Cotton is right about one thing. Pinckney was a fierce fighter for gun control. That’s no small task in a state like South Carolina. In 2013, on the heels of Newtown and Aurora, Pinckney introduced a bill that would have made it much harder for mentally unstable people to get their hands on assault rifles. The law would have required stricter background checks including requiring firearms dealers to conduct criminal background checks, family background checks, and a “personal interview to determine if a person is mentally fit” before they could purchase, say, an AR-15 semi-automatic rifle.

South Carolina’s conservative legislature ensured that it never made it past committee.

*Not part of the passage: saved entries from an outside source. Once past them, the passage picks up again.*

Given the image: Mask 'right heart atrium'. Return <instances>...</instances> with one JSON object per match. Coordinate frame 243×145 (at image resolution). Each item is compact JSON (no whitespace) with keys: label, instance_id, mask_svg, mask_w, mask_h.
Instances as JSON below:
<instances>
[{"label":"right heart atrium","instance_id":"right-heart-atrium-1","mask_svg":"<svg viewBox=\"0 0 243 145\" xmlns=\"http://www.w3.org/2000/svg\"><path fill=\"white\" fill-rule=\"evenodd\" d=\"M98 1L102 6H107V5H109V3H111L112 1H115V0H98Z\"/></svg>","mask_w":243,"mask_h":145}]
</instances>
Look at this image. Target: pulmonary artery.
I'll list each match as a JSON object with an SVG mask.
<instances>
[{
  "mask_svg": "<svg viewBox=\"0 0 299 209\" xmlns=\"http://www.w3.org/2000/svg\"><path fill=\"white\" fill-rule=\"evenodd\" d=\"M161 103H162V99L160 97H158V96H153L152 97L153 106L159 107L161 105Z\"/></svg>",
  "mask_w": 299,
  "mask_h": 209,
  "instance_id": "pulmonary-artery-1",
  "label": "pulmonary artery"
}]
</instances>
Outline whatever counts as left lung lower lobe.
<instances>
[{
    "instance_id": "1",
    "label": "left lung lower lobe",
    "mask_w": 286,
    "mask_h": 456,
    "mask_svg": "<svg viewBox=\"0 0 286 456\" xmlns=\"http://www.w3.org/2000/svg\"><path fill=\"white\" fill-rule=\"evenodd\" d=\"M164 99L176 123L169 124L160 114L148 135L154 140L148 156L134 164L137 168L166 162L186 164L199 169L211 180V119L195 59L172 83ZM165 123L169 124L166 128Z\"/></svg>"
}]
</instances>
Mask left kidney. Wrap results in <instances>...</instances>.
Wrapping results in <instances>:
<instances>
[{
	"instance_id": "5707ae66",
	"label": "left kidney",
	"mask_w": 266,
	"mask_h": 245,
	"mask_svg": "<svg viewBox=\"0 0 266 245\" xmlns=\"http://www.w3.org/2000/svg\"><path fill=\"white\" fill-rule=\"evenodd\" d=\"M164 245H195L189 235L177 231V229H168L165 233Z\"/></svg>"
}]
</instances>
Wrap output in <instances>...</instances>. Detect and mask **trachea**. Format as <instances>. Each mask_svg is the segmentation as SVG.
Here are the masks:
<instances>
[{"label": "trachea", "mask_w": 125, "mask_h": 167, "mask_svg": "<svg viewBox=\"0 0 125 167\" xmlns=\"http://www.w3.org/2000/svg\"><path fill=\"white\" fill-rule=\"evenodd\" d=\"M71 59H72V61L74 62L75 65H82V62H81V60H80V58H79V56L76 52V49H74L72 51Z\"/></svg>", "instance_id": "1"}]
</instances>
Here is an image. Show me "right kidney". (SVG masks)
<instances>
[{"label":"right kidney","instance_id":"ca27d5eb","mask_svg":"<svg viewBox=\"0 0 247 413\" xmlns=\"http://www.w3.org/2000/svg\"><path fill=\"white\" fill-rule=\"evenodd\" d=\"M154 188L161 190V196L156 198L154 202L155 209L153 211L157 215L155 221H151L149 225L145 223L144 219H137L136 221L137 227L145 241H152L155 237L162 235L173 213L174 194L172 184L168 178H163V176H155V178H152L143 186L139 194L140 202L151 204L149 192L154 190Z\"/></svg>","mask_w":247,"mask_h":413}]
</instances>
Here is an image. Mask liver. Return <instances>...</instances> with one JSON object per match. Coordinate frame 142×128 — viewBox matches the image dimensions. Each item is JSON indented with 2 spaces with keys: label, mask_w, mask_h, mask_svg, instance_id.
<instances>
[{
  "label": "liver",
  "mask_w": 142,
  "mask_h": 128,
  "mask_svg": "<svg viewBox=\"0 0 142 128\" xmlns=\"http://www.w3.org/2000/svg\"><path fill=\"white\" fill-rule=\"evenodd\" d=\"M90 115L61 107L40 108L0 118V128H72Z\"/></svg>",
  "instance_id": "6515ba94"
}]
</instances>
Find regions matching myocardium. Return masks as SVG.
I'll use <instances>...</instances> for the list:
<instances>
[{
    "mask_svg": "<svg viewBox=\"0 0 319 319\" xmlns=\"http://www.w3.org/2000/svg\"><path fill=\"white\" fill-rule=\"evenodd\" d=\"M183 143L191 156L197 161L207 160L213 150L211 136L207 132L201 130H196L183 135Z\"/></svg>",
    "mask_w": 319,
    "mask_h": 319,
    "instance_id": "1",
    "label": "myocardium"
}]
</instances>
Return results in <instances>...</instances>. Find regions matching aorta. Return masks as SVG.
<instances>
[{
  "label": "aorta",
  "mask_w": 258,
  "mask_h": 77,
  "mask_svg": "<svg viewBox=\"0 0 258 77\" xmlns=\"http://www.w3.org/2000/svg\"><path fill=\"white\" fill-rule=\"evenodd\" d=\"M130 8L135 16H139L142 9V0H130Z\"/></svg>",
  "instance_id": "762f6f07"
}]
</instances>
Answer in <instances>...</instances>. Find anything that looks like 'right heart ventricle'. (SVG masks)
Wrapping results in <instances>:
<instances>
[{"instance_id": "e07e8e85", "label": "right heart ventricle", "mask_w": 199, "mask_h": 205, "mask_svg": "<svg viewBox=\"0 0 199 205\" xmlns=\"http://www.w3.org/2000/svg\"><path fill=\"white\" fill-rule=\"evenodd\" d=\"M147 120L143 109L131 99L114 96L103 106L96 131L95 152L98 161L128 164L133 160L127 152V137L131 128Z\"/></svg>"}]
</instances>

To honor Pinckney is to never stop speaking about the work that he did, both in his church and in politics. And that means talking about gun violence. Despite Cotton’s astoundingly cruel take on things, it is perhaps because Pinckney knew of the dangers of guns that he fought so hard to make it more difficult for them to get into the wrong hands. He, nor anyone, could imagine that he would be gunned down inside his own church, but the fact remains that gun violence in the United States is an epidemic with little to be optimistic about.

Cotton and his ilk have made it clear that whether kids die in school or worshipers die in church, the antidote will always be the same: more guns. We’ve tried that approach. And there are thousands of reasons, including nine in South Carolina, to say that it doesn’t work.